Pour Manuel Carvalho Da Silva, la principale centrale syndicale du pays, l’appel à la grève générale d’aujourd’hui contre la politique d’austérité constitue le début d’un vaste processus de lutte.
Comment se présente
la mobilisation, à quelques heures du déclenchement
de la grève générale ?
Manuel Carvalho da Silva. Toute l’année a été émaillée par des actions de résistance à la politique d’austérité. Je parcours le pays depuis plusieurs semaines, je rencontre des milliers de personnes, salariés, jeunes et moins jeunes, des retraités, je constate une grande sensibilisation à l’appel à la grève dans toute la société. Après la CGTP et l’UGT, de nombreux syndicats ont annoncé leur ralliement, notamment dans la banque, la presse, mais aussi dans le secteur pétrolier, les transports, l’automobile. La mobilisation est très forte dans la fonction publique bien sûr, on l’a vu avec la manifestation du 6 novembre qui a rassemblé plus de 100 000 personnes à Lisbonne, mais aussi dans le secteur privé en dépit des pressions du patronat et en dépit du fait que 30 % des salariés sont en situation précaire. Ce sont surtout des jeunes tout juste au smic.

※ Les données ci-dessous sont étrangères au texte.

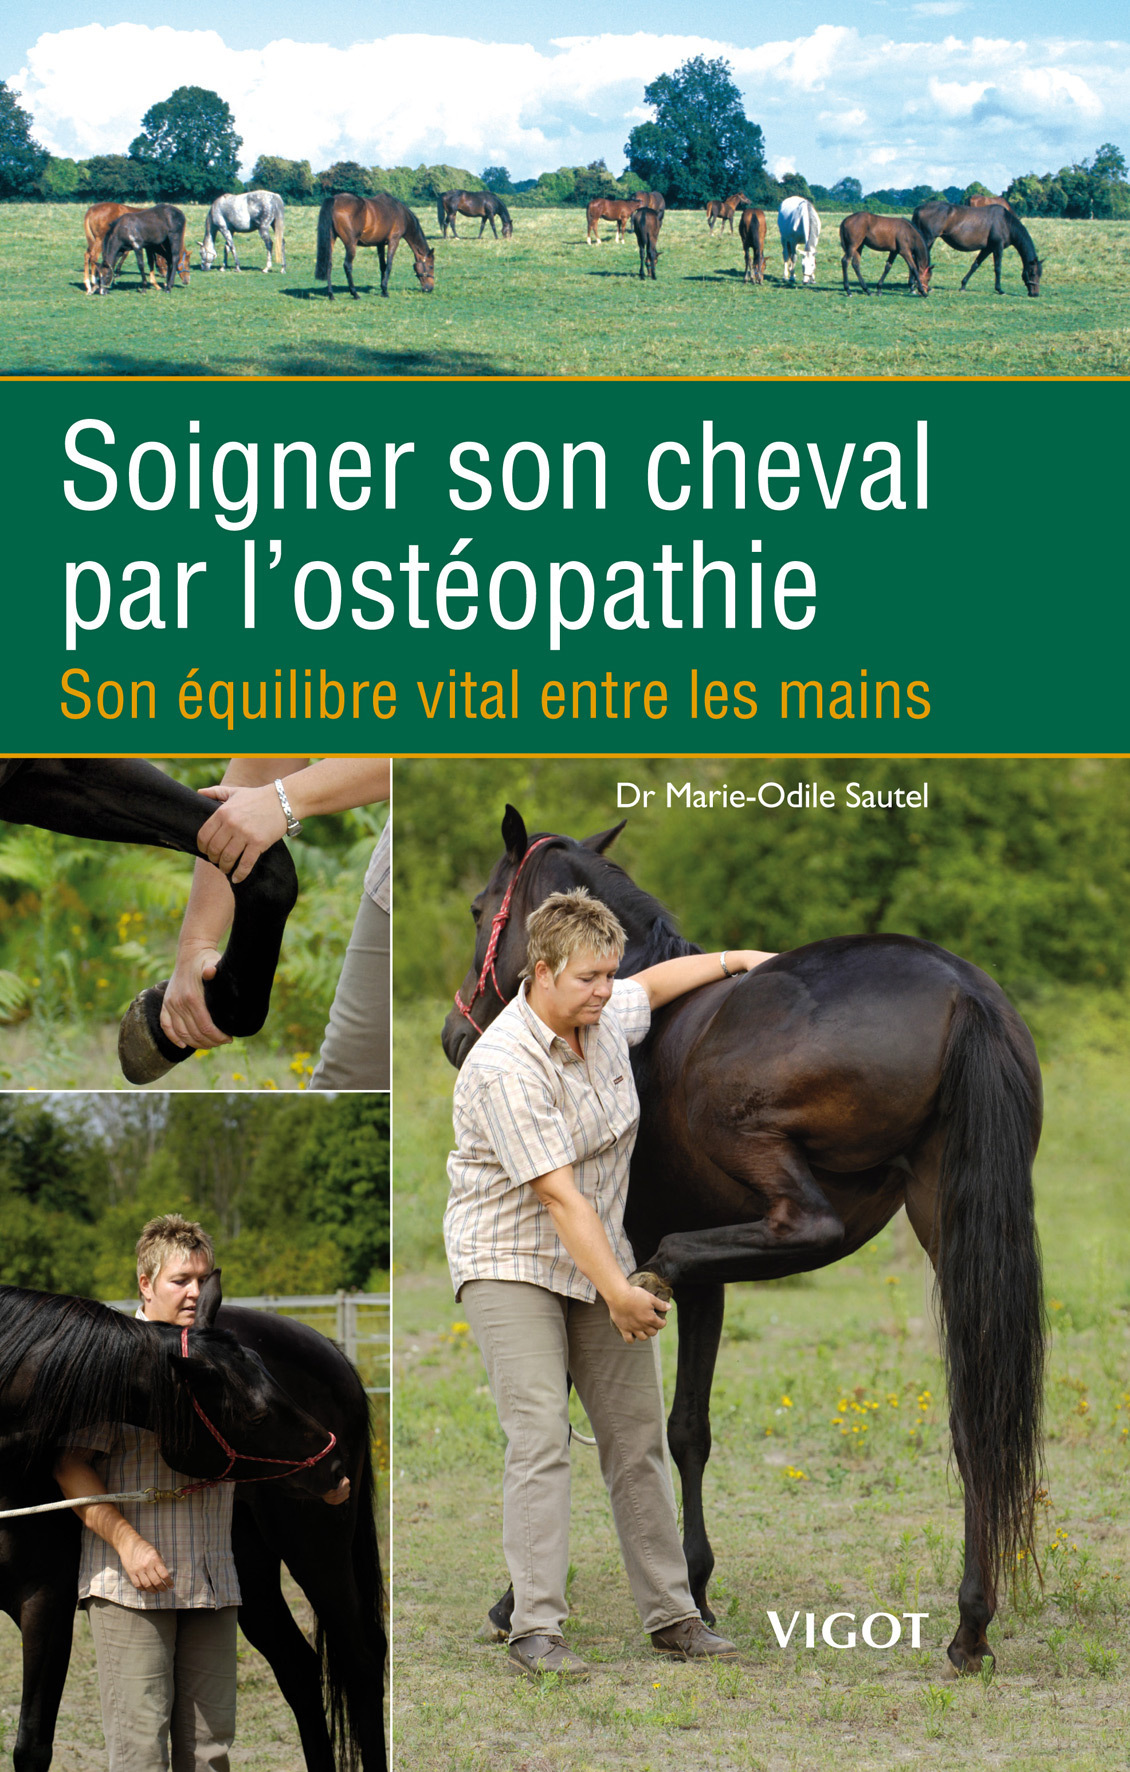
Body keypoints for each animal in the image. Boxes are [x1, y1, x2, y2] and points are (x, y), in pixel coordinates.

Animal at [0, 1274, 386, 1771]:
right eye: (257, 1414)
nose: (334, 1464)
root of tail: (333, 1353)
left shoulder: (45, 1600)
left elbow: (31, 1746)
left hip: (317, 1550)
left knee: (361, 1659)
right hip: (253, 1574)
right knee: (299, 1668)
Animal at [442, 808, 1045, 1677]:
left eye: (478, 907)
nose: (457, 1035)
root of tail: (962, 990)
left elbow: (582, 1422)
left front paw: (515, 1602)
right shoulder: (714, 1286)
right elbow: (688, 1429)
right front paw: (693, 1588)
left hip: (756, 1141)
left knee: (803, 1228)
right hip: (949, 1219)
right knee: (977, 1413)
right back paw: (971, 1627)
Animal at [908, 201, 1042, 297]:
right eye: (1033, 273)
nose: (1035, 294)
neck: (1005, 223)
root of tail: (918, 209)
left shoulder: (987, 249)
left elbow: (975, 265)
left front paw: (963, 285)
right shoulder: (997, 247)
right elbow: (998, 268)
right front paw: (1000, 289)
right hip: (928, 239)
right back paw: (913, 287)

Pour cette raison, cette grève est un grand défi pour les jeunes générations, pour qu’elles réagissent aux injustices qui leur sont faites. Nous sommes dans une situation que l’on peut malheureusement qualifier d’historique : pour la première fois depuis la Seconde Guerre mondiale, les jeunes n’ont pas de perspectives, leurs conditions de vie seront plus mauvaises que celles de leurs parents. C’est un problème qui touche toute l’Europe. De plus, sous prétexte de mauvaise conjoncture économique, les gouvernements mettent en cause les droits fondamentaux, l’éducation, la santé et le droit du travail. On porte atteinte à la démocratie.
Qu’attendez-vous du gouvernement alors que le Parlement doit définitivement adopter, vendredi, son budget, d’une rigueur sans précédent, qui a provoqué la grève ?
Manuel Carvalho da Silva. Nous appelons le gouvernement socialiste de José Socrates à refuser le chantage des usuriers internationaux et leurs recettes faites de sacrifices. Nous savons que, pour le moment, des réponses positives sont très difficiles. Nous sommes dans une crise politique très significative. Le gouvernement socialiste et son opposition de droite s’accordent pour affirmer qu’ils ne sont pas responsables des sacrifices demandés aux Portugais. Nous n’attendons pas de grands résultats dans l’immédiat. Le lendemain de la grève, nous demandons la reprise du dialogue social avec le gouvernement et nous allons présenter nos revendications.
Aujourd’hui, tout est bloqué, même les négociations collectives dans les entreprises et au niveau du Conseil économique et social. Par exemple, la hausse prévue du smic au 1er janvier, qui devait passer de 475 euros à 500 euros, est suspendue. Le gouvernement veut réduire, en trois ans, le déficit de l’État en pressurant les salariés mais il dispense les grandes entreprises de payer leurs impôts. Le déficit serait de 500 millions d’euros. Or, si seulement deux grandes compagnies, la Porto CEL (secteur papier) et l’APT (téléphone et communications), payaient les 300 millions de taxes qu’elles doivent au pays, les choses changeraient. L’obsession de combler le déficit et d’accélérer les privatisations ne va pas relancer la croissance dans notre pays, bien au contraire.
Quelles peuvent être les évolutions après la grève ?
Manuel Carvalho da Silva. Cette grève a un sens. Elle vise à combattre la résignation, à faire comprendre que la résistance organisée peut conduire à d’autres voies de sortie. Ce n’est pas l’UE ou le FMI qui nous donneront la solution. Celle-ci est du ressort de la mobilisation et de la responsabilité des Portugais.
À nous de construire une alternative de projet de développement qui relance nos activités économiques, notre appareil productif, revalorise le travail, redonne une dignité aux salariés et à la jeunesse.
Cette grève est une lutte pour les nouvelles générations et ouvre un processus. Il faut non seulement enrayer l’offensive actuelle mais nous projeter dans l’avenir, créer les conditions pour pousser notre gouvernement à changer de politique. Ce sera très long et je crois que ce ne sera pas seulement vrai pour le Portugal mais aussi pour toute l’Europe. Mais les conditions de la dynamique sociale existent, nous sommes dans une phase de mobilisation des peuples. À nous tous d’en rechercher toutes les formes pour que le mouvement gagne en puissance.
Lisbonne (Portugal), envoyée spéciale.